Is this series of punitive measures helping to achieve the “ultimate deal” between Israelis and Palestinians that Trump promised to engineer when he took office? Have they brought the hoped-for peace any closer? Results of the latest survey conducted by the Palestinian Center for Policy and Survey Research in the West Bank and Gaza Strip indicate just the opposite. Based on a representative sampling of 1,270 adults interviewed face-to-face in the first week of September at 127 locations, most Palestinians oppose renewed dialogue with the United States or a return to negotiations with Israel, and 90% believe the United States is biased in favor of Israel. About one-half of the respondents want the Palestinian leadership to reject Trump’s “ultimate deal,” viewing it as “certainly bad for the Palestinians” — and this is before the plan has even been presented.
Although Netanyahu, with Trump’s help, successfully blocked the “foolish process,” the survey results indicate that the prime minister and his friends on the right have more cause for concern than for celebration. The Oslo Accord also gave birth to the PA and handed it control of part of the West Bank while leaving 60% (designated Area C) under total Israeli control. On the day that the PA shuts its doors, Israel will have to resume the onus of the occupation over the whole West Bank and responsibility for the welfare of all its Palestinian residents.

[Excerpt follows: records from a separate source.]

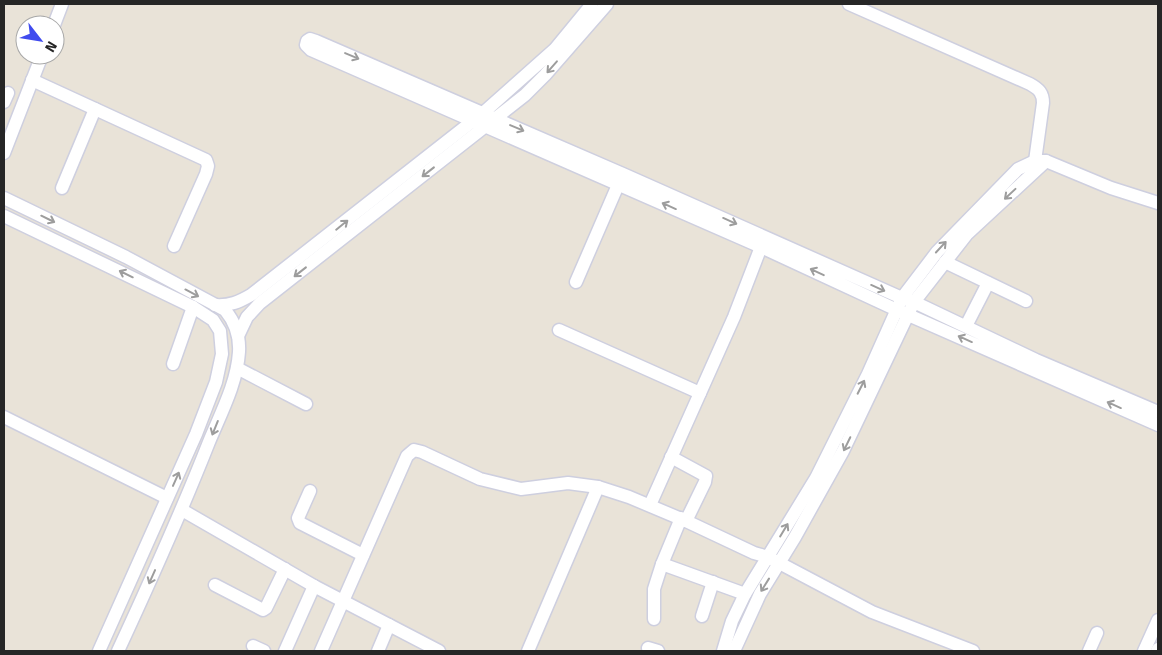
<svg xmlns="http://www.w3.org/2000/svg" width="1162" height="655" font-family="'Fira Sans',sans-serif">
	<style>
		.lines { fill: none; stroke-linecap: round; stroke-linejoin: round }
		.minor-casing { stroke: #cecfdf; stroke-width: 15 }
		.minor { stroke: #fff; stroke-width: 12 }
		.oneway { stroke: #9d9d9d }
	</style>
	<rect width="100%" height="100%" fill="#e9e3d8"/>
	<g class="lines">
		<g class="minor-casing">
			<g id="minor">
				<path d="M849,4l181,80c9,5 13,9 13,19l-8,58"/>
				<path d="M54,25l8,-21"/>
				<path d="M32,80l174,80 2,6 -2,8 -32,72"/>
				<path d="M4,102l4,-9"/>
				<path d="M4,153l38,-98"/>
				<path d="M62,188l33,-79"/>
				<path d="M4,198l122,59 99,53c10,12 15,25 14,42 -2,31 -18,61 -30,90 -28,71 -59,140 -91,209"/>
				<path d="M4,216l189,91 20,13 7,11 2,23 -6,28 -20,52 -97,217"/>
				<path d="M945,262l81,39"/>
				<path d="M576,282l45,-104"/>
				<path d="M215,305c15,1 24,-3 36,-10l232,-182 72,-64 37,-45"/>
				<path d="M966,326l22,-43"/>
				<path d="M559,330l141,63"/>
				<path d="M238,336l9,-19 13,-14 265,-208 20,-20 62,-71"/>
				<path d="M173,364l20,-57"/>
				<path d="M237,368l69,36"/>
				<path d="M1158,412l-122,-52 -122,-58 -12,-4 -279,-124 -307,-133 -6,-2 -3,2 -1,4 5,5 450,197 136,63 261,115"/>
				<path d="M4,417l163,81"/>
				<path d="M671,457l35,19 -1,6 -19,39"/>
				<path d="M310,491l-12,27 2,5 63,32"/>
				<path d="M650,505l84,-188 30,-78"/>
				<path d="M182,510l132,76 125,65"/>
				<path d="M662,564l83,30"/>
				<path d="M215,585l48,25 3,-2 19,-39"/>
				<path d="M702,616l11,-34"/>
				<path d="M654,619v-30l8,-25 19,-46"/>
				<path d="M253,646l11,5"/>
				<path d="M648,648l10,3"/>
				<path d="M285,651l29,-65"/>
				<path d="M321,651l86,-195 7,-6 8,2 58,27 41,10 47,-6 30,4 31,10 57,24 68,32 14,4 104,55 101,39"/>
				<path d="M378,651l11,-26"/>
				<path d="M528,651l70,-164"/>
				<path d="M723,651l9,-30 13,-27 71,-116 52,-104 34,-76 35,-46 81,-83 17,-8h11l65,27 47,15"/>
				<path d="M734,651l26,-57 35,-57 48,-86 71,-149 53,-68 79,-73"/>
				<path d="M1089,651l8,-18"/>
				<path d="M1144,651l14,-31"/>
				<path d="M1157,651l1,-2"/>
			</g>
		</g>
		<use href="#minor" class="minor"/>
	</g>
	<defs><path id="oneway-shaft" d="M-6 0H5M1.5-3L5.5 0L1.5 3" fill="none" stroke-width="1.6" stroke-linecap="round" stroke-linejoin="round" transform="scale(1.25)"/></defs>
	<g class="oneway">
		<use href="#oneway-shaft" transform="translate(352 56) rotate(23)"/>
		<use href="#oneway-shaft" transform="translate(552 67) rotate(131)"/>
		<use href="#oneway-shaft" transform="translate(517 128) rotate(23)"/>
		<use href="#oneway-shaft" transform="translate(428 172) rotate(142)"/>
		<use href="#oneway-shaft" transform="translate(1010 194) rotate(137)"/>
		<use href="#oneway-shaft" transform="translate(669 206) rotate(-156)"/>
		<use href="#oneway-shaft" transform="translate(48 219) rotate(26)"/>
		<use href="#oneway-shaft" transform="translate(730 221) rotate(24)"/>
		<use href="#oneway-shaft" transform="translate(342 225) rotate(-39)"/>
		<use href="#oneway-shaft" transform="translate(941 247) rotate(-47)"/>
		<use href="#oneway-shaft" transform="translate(300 272) rotate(142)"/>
		<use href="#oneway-shaft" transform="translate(817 272) rotate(-155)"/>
		<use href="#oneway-shaft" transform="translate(126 274) rotate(-154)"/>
		<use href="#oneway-shaft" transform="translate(878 288) rotate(24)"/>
		<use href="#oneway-shaft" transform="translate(192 293) rotate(28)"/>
		<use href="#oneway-shaft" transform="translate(965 339) rotate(-156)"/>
		<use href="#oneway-shaft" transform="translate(861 387) rotate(-63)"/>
		<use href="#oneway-shaft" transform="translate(1114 405) rotate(-156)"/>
		<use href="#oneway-shaft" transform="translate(215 428) rotate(112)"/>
		<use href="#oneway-shaft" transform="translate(847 444) rotate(116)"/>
		<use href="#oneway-shaft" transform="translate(176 479) rotate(-66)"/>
		<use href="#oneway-shaft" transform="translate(784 530) rotate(-59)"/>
		<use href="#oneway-shaft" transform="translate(152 577) rotate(114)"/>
		<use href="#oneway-shaft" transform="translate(765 585) rotate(122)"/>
	</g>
	<rect width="1162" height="655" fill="none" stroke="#262626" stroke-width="10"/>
	<g transform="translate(40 40) rotate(121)"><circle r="24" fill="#ffffff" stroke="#a8a8a8"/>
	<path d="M0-4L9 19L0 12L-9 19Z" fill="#404bee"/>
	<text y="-8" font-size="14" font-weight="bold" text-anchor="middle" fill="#262626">N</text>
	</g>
</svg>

The poll results illustrate that day is nearing, with some 50% of the Palestinians believing the PA is no longer an asset to the Palestinian people and has become a burden. Over 60% want Palestinian President Mahmoud Abbas to step down. A large majority supports the resolution of the Central Council calling for the suspension of the Palestinian recognition of Israel and ending the coordination between the Israeli and Palestinian security forces.
Nonetheless, the hope for peace has not dissipated. As several Israeli polls indicate, most Israelis still prefer the two-state solution. Most Palestinians also support the establishment of a Palestinian state alongside the State of Israel based on the 1967 borders, with East Jerusalem as its capital. Only 25% favor a one-state solution over a two-state one. It is not too late to stop the march of folly by the leaders of the United States and Israel.